Cela va déplacer le centre de gravité plus près du talon et augmenter l’angle de fermeture du club pour faciliter le fait de le ramener square à l’impact.

Des éléments communs que l’on peut discerner sur ces nouveaux drivers PING G400, les alvéoles sur la couronne seront vraisemblablement le principal argument technique (à la question près de la face).

Ces alvéoles viennent compléter la structure Dragonfly qui agit déjà sur la stabilité de la tête.

De manière générale, les alvéoles agissent sur les balles comme sur les clubs au niveau de l’aérodynamique.

Comprenez que plus vous swinguez vite, et plus vous obtenez un gain. Avantage surtout pertinent pour des golfeurs professionnels, et moindre pour des amateurs. Ce qui était déjà le cas des turbulettes...

Le meilleur moment pour prendre tout le monde à contre-pied...

En proposant un club à l’été quand toutes les autres marques ont déjà dégainé leurs offres, PING profite d’une plage de temps rêvée pour occuper seul l’espace.

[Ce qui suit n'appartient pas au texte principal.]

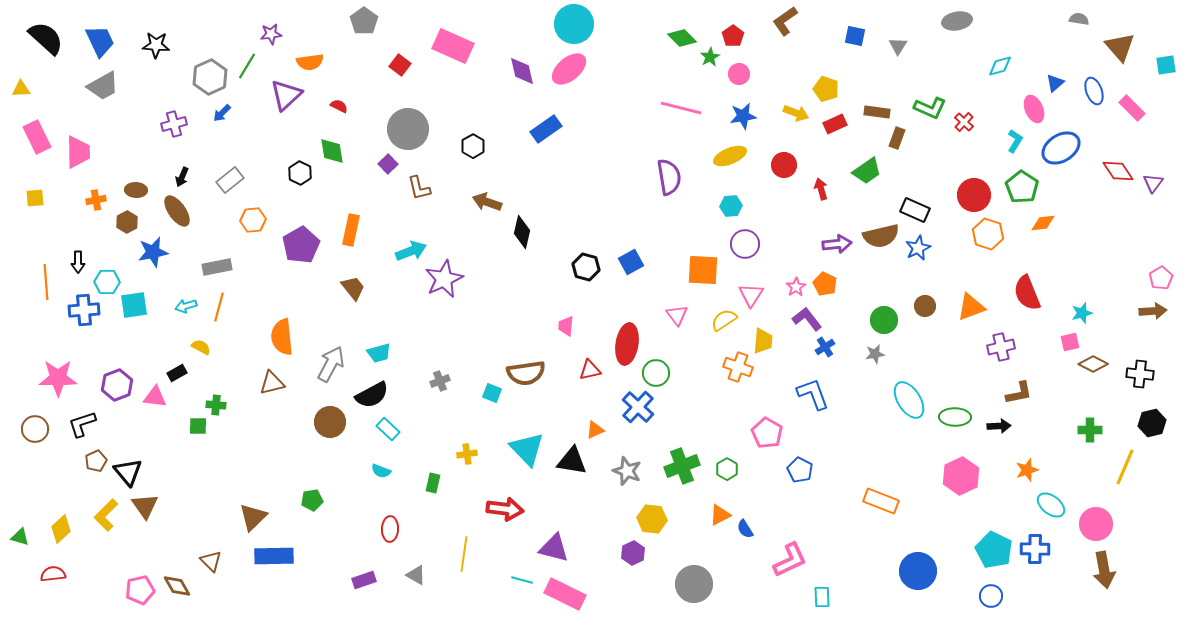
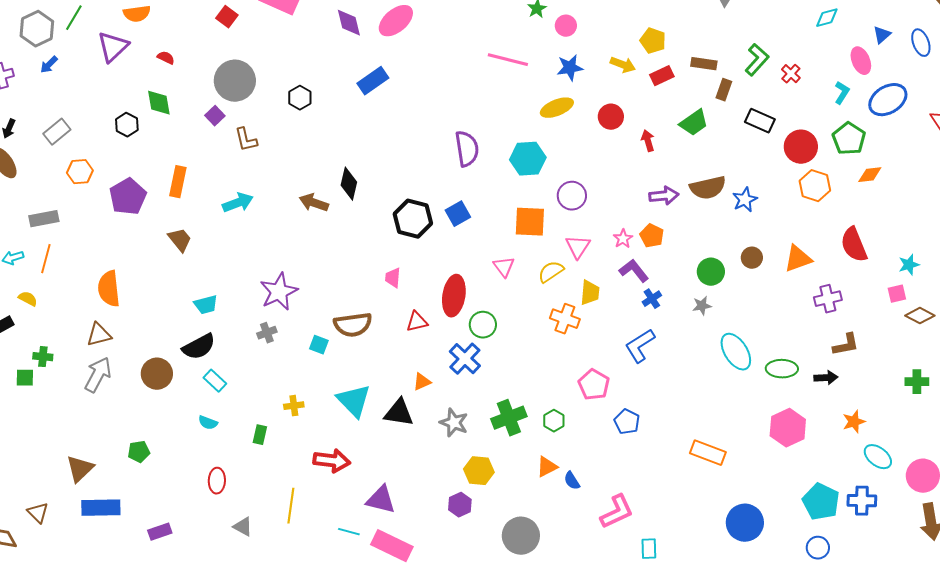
green L-shape: (930, 108) -> (757, 60), turned -72
purple semicircle: (669, 177) -> (467, 149), moved
brown arrow: (487, 202) -> (314, 203), moved
cyan hexagon: (731, 206) -> (528, 159), moved, size x1.6
black rectangle: (915, 210) -> (760, 121), moved
black hexagon: (586, 267) -> (413, 219), size x1.4
purple star: (444, 279) -> (279, 292), moved
gray arrow: (331, 364) -> (98, 375), moved
blue L-shape: (813, 394) -> (640, 346), turned -102
purple rectangle: (364, 580) -> (160, 532), moved

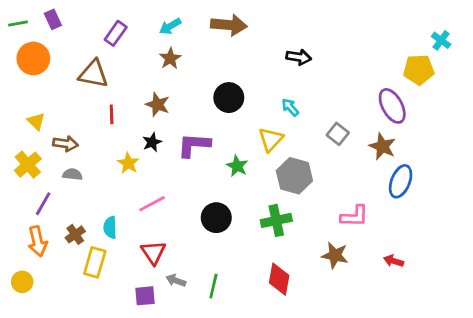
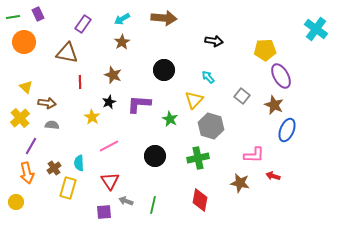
cyan cross: (441, 40) -> (316, 29), size x1.6
yellow pentagon: (419, 70) -> (265, 50), moved
red arrow: (394, 261) -> (273, 176), moved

Plus son produit sera innovant, et plus elle pourra reprendre de l’avance en parts de marché. Ce lancement est crucial pour la marque, qui au passage va présenter des nouveaux bois, hybrides et fers G400. C’est donc un gros rendez-vous.

A l'été 2016, le PING G était encore le troisième driver le plus vendu en France. Un an plus tard, il n'est plus qu'en quatrième position derrière le M2, le EPIC et le FUSION.

En un an, les deux leaders ont sensiblement creusé l'écart dans les ventes.

Souhaitons qu’il s’agisse d’une ligne de produits qui apporte un net gain pour le consommateur, sachant que le matériel de golf subit une certaine inflation tarifaire depuis 18 mois.

En France, il faut savoir que malgré la relative ancienneté de la série de fers G par rapport aux nouvelles séries 2017 chez Callaway ou TaylorMade, la série PING G est pourtant toujours la plus vendue.

La série G400 ne devra là-aussi pas décevoir alors qu’elle arrive en terrain conquis.

Pour le driver, ce week-end d’US Open devrait être un bon révélateur de performance alors que cette saison, Bubba Watson est quelque peu rentré dans le rang, tout comme Miguel Angel Jimenez et Lee Westwood sont eux aussi moins en vue.

Mattias Schwab, un néo-pro autrichien de 22 ans, ayant déjà réalisé une solide carrière amateur devrait être le prochain grand espoir de la marque…

Amateur, il jouait déjà du PING ! C'est tout naturellement qu'il a signé son premier gros contrat professionnel avec son équipementier de toujours.

PING a vraiment besoin de la relève pour appuyer ses produits.